**WORK ORDER**
Once the pictures are set aside, repeat all of the data below exactly.

**SUPPLIED INFORMATION**
****************************************

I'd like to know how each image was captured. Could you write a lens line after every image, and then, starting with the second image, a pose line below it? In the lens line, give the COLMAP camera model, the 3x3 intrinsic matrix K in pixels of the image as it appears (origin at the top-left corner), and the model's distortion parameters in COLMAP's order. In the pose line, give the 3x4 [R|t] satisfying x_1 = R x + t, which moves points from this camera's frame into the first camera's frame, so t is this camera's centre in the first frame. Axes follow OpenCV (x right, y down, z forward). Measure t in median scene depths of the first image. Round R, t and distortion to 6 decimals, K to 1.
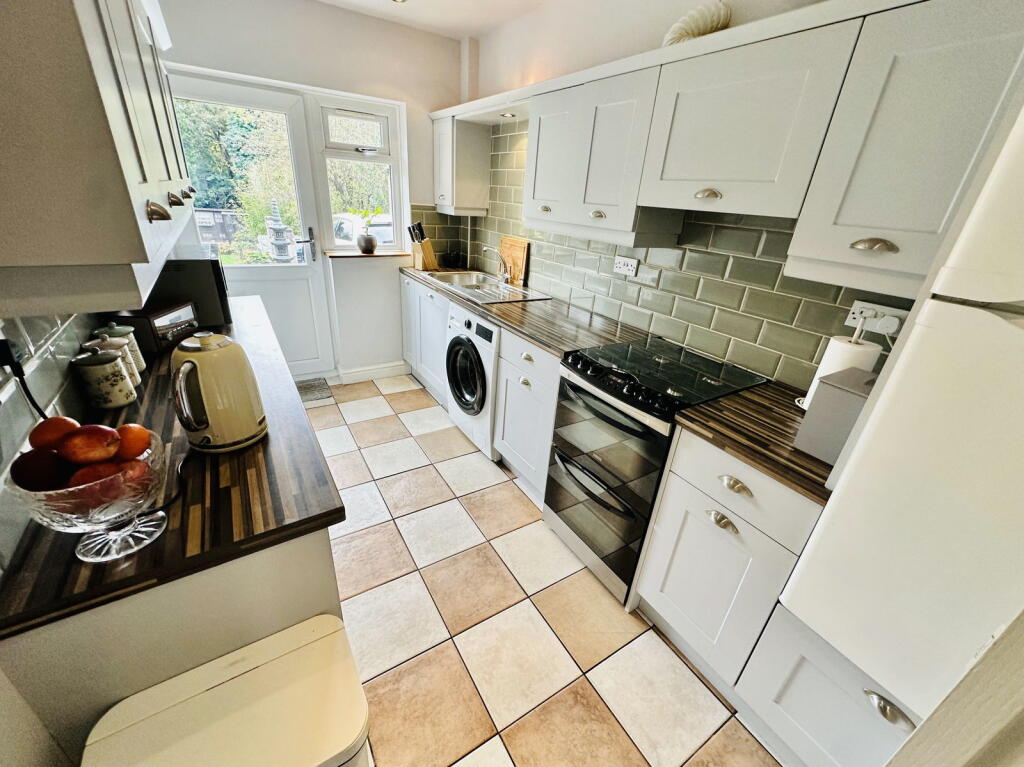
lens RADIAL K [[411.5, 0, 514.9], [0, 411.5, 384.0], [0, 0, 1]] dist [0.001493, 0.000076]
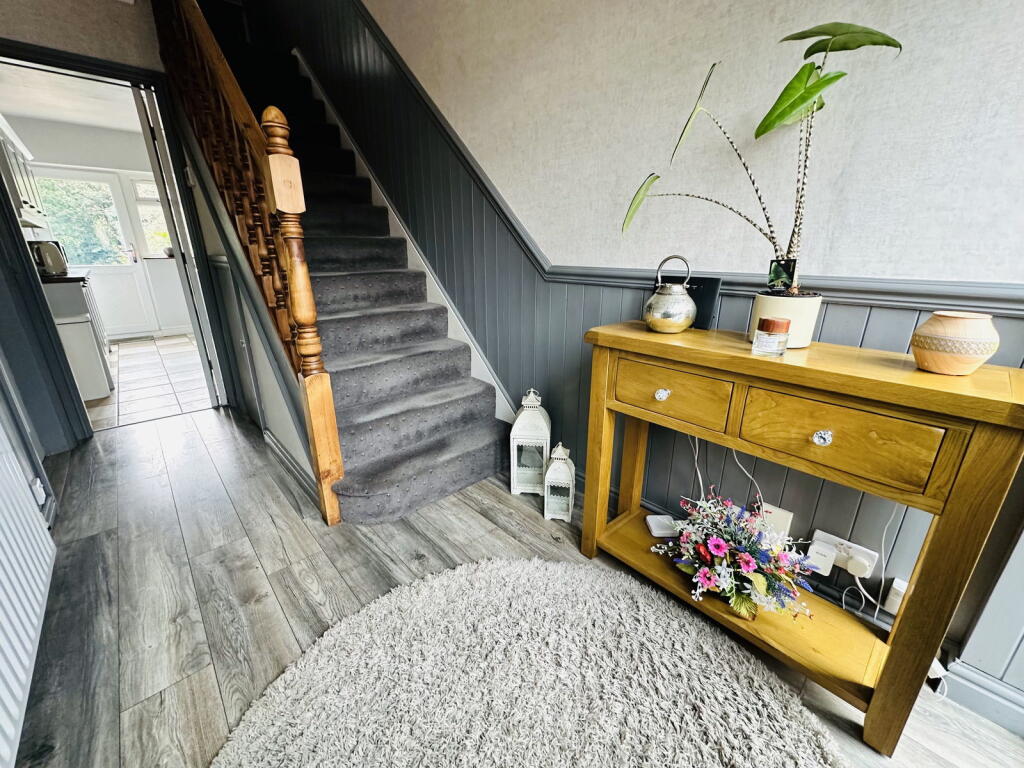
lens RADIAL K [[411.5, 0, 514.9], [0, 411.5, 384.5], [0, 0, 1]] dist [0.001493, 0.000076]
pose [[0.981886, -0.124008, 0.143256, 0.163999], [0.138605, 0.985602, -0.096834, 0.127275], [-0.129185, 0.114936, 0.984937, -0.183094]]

****************************************

**ANSWER TO THIS EXERCISE**
I'd like to know how each image was captured. Could you write a lens line after every image, and then, starting with the second image, a pose line below it? In the lens line, give the COLMAP camera model, the 3x3 intrinsic matrix K in pixels of the image as it appears (origin at the top-left corner), and the model's distortion parameters in COLMAP's order. In the pose line, give the 3x4 [R|t] satisfying x_1 = R x + t, which moves points from this camera's frame into the first camera's frame, so t is this camera's centre in the first frame. Axes follow OpenCV (x right, y down, z forward). Measure t in median scene depths of the first image. Round R, t and distortion to 6 decimals, K to 1.
lens RADIAL K [[411.5, 0, 514.9], [0, 411.5, 384.0], [0, 0, 1]] dist [0.001493, 0.000076]
lens RADIAL K [[411.5, 0, 514.9], [0, 411.5, 384.5], [0, 0, 1]] dist [0.001493, 0.000076]
pose [[0.981886, -0.124008, 0.143256, 0.163999], [0.138605, 0.985602, -0.096834, 0.127275], [-0.129185, 0.114936, 0.984937, -0.183094]]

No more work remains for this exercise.